We next examined the ability of sera from convalescent patients after primary infection with DENV-2 or DENV-3 to neutralize sylvatic DENV-2. Primary cases were defined by positive virus identification by reverse transcription–polymerase chain reaction (DENV-2 or DENV-3)²⁶ and IgG antibody titer ≤ 1:80 during the acute phase of disease (0–5 days after onset of symptoms). Paired, convalescent serum specimens obtained 12–20 days after the onset of symptoms were used for neutralization assays. These specimens were obtained from routine surveillance, and were de-identified and approved for research studies under institutional review board exemption 4797 at the Centers for Disease Control and Prevention. Because no sylvatic DENV-3 have been isolated,² we only tested for the neutralization capacity of DENV-3 sera against endemic DENV-3. Furthermore, the limited volume of available sera prohibited us from evaluating their neutralization capacity with a large collection of DENV strains or genotypes.
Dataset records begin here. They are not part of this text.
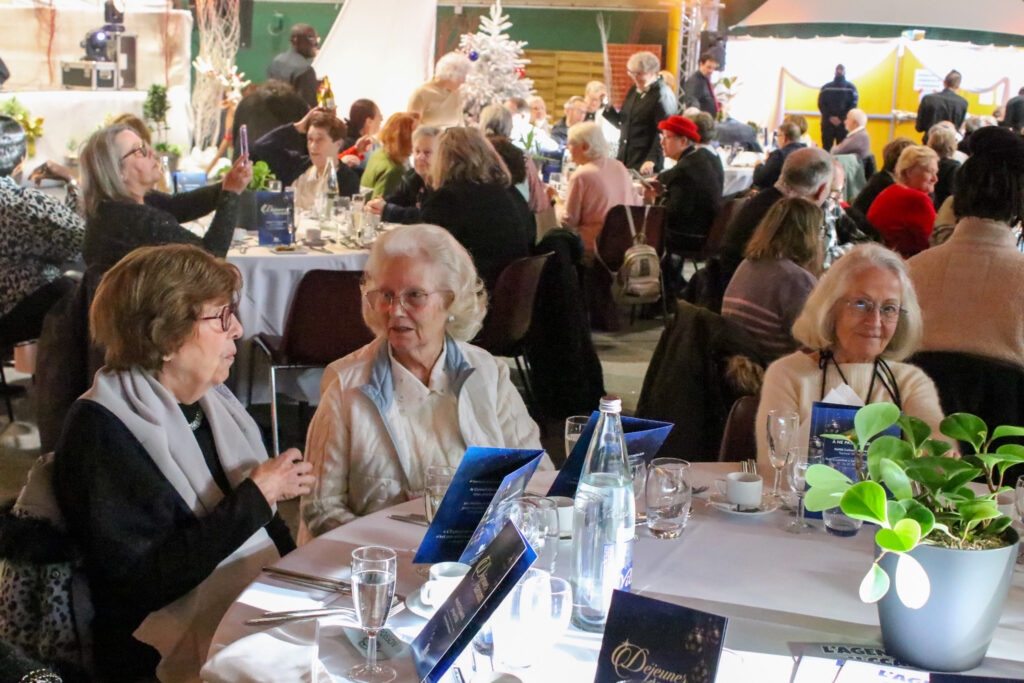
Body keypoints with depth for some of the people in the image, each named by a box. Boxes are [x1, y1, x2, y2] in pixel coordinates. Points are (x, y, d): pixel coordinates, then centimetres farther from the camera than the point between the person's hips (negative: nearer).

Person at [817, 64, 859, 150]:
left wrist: (841, 119, -12)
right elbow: (821, 104, 4)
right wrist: (830, 117, -11)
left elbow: (853, 105, 0)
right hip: (827, 123, 1)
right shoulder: (826, 87, 11)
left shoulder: (851, 88, 7)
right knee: (826, 147, -2)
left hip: (843, 123, -1)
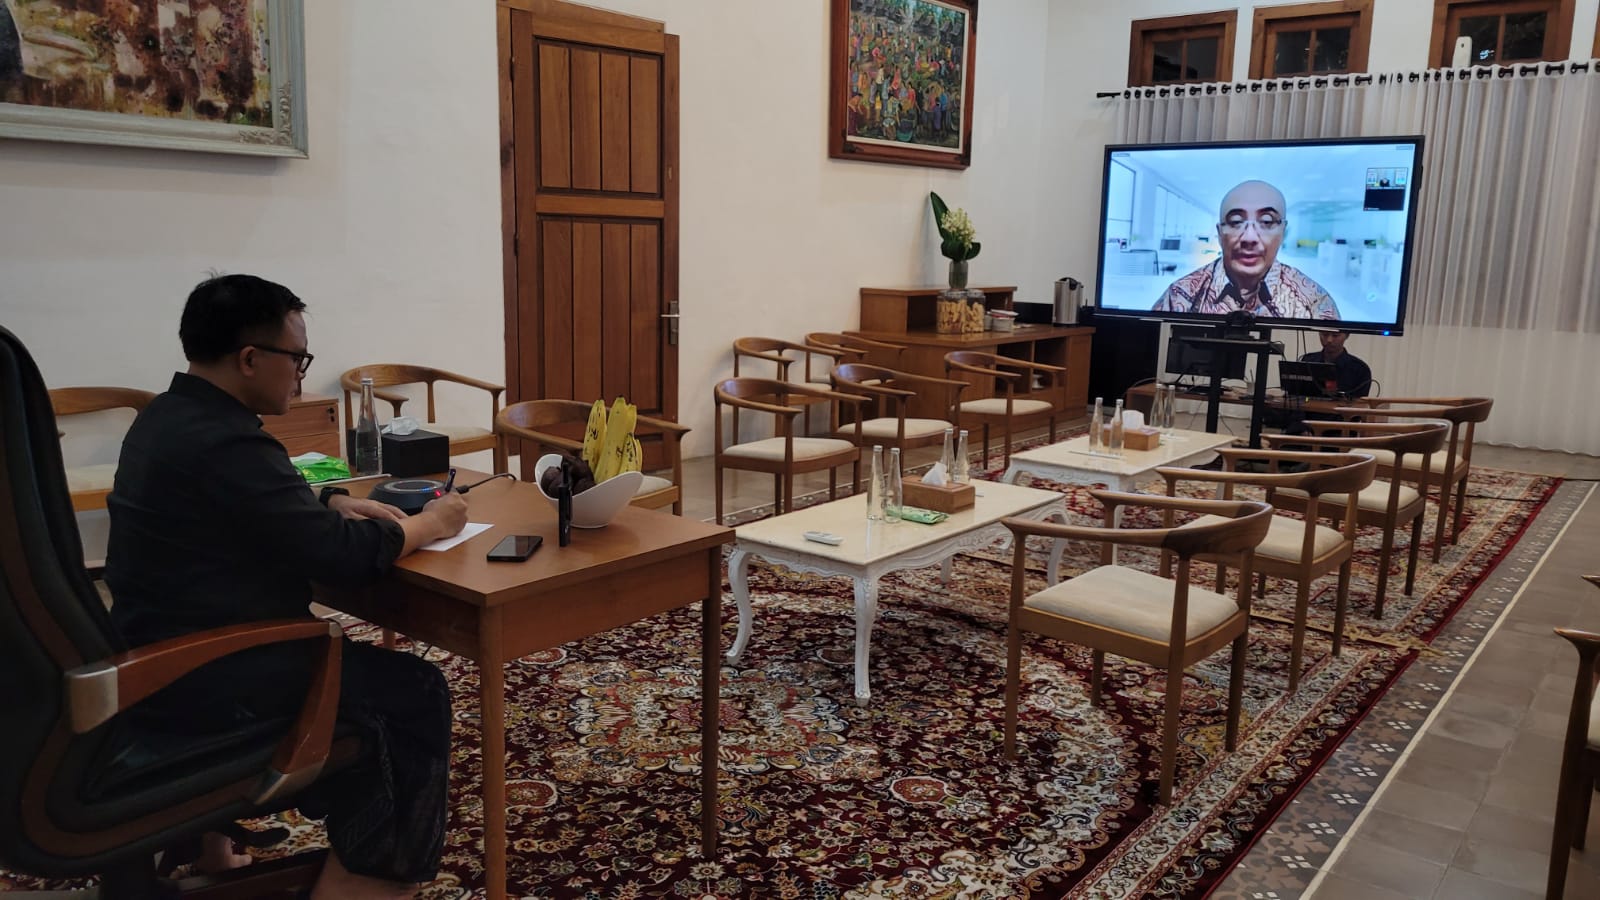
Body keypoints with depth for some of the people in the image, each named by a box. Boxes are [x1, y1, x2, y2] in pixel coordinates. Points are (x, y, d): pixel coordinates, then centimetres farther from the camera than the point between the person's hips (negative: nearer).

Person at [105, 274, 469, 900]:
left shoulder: (170, 416, 8)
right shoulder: (225, 444, -25)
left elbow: (269, 504, 21)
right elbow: (348, 556, -24)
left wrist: (337, 503, 4)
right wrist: (428, 523, -8)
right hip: (195, 676, -11)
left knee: (346, 661, 28)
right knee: (412, 694, -6)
Sera from convalescent patients with primary DENV-2 infection exhibited robust homotypic neutralization capacity for both urban and sylvatic DENV-2 (PRNT₈₀ = 80–> 1,280) and no heterotypic virus neutralization of DENV-3 (Table 5). Similarly, sera from primary DENV-3 infection exhibited robust homotypic neutralization for DENV-3 (PRNT₈₀ = 80–320) and no heterotypic neutralization for either urban or sylvatic DENV-2 (Table 5). Control sera from two consenting healthy volunteers with no history of DENV infection were unable to neutralize any DENV (PRNT₈₀< 20; data not shown).
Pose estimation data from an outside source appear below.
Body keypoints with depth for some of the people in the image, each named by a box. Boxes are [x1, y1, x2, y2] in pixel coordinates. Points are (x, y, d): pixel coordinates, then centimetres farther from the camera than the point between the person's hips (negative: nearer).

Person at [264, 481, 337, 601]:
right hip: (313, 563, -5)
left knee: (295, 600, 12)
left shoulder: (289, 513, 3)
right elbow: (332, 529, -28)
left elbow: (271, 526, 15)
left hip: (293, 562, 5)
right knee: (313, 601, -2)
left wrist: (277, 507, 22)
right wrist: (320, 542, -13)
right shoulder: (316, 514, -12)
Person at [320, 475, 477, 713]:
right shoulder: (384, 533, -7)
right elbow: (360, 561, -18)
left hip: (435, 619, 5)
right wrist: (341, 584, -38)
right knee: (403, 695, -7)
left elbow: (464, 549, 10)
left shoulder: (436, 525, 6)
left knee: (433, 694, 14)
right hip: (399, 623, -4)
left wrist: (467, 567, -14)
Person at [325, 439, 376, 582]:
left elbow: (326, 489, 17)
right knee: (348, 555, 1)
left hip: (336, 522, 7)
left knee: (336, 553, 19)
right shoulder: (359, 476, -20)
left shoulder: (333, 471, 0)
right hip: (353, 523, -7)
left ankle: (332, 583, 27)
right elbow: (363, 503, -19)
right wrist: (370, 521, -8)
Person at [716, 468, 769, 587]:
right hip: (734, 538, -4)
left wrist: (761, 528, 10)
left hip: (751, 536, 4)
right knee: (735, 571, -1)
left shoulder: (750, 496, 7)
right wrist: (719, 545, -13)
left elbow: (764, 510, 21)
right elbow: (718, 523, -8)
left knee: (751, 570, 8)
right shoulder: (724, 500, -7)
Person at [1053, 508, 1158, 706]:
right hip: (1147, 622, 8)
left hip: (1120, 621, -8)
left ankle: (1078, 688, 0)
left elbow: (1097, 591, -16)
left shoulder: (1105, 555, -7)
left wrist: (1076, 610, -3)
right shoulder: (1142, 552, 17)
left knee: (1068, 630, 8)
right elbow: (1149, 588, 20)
Collectively, our findings demonstrate the capacity of sera from DENV-vaccinated persons and convalescent patients after primary infection with DENV-2 and DENV-3 serotypes to neutralize geographically and genetically diverse sylvatic and urban DENV-2 strains because of strong homotypic immunity. Furthermore, our data suggest limited heterotypic virus neutralization activity in sera of DENV-vaccinated persons, consistent with Sabin’s observation that DENV infection produces protection for up to 12 weeks against disease caused by heterotypic infection.²⁷ Thus, should a licensed vaccine lead to the eradication of the urban dengue transmission cycle in the future, re-emergence of sylvatic strains into an urban cycle may be limited by homotypic humoral immunity. However, the danger of endemic DENV re-emergence will remain as long as vaccine coverage is incomplete and Ae. aegypti and/or Ae. albopictus remain in sufficient numbers.
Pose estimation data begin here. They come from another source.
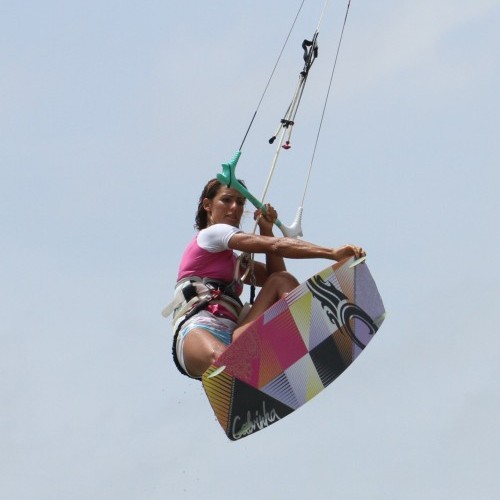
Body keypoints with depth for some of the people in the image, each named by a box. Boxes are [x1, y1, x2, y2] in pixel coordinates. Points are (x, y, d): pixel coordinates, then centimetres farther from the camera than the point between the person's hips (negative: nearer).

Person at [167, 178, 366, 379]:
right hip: (197, 331, -7)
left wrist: (266, 230, 20)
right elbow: (275, 246, -3)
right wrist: (332, 253, -12)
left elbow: (274, 276, 25)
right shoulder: (210, 234, 9)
Several lines of evidence suggest that re-emergence of current sylvatic DENV into the urban human transmission cycle is quite likely,^12–14 and could pose a major public health problem. If DENV can readily re-emerge from sylvatic cycles not amenable to intervention, the reduction and ultimate eradication of dengue from human populations solely by vaccination campaigns could be, at best, short-lived. Successful eradication of dengue will hinge on sustained vaccination of the susceptible populations at risk to introduction of sylvatic DENV, as well as control of the urban mosquito vectors.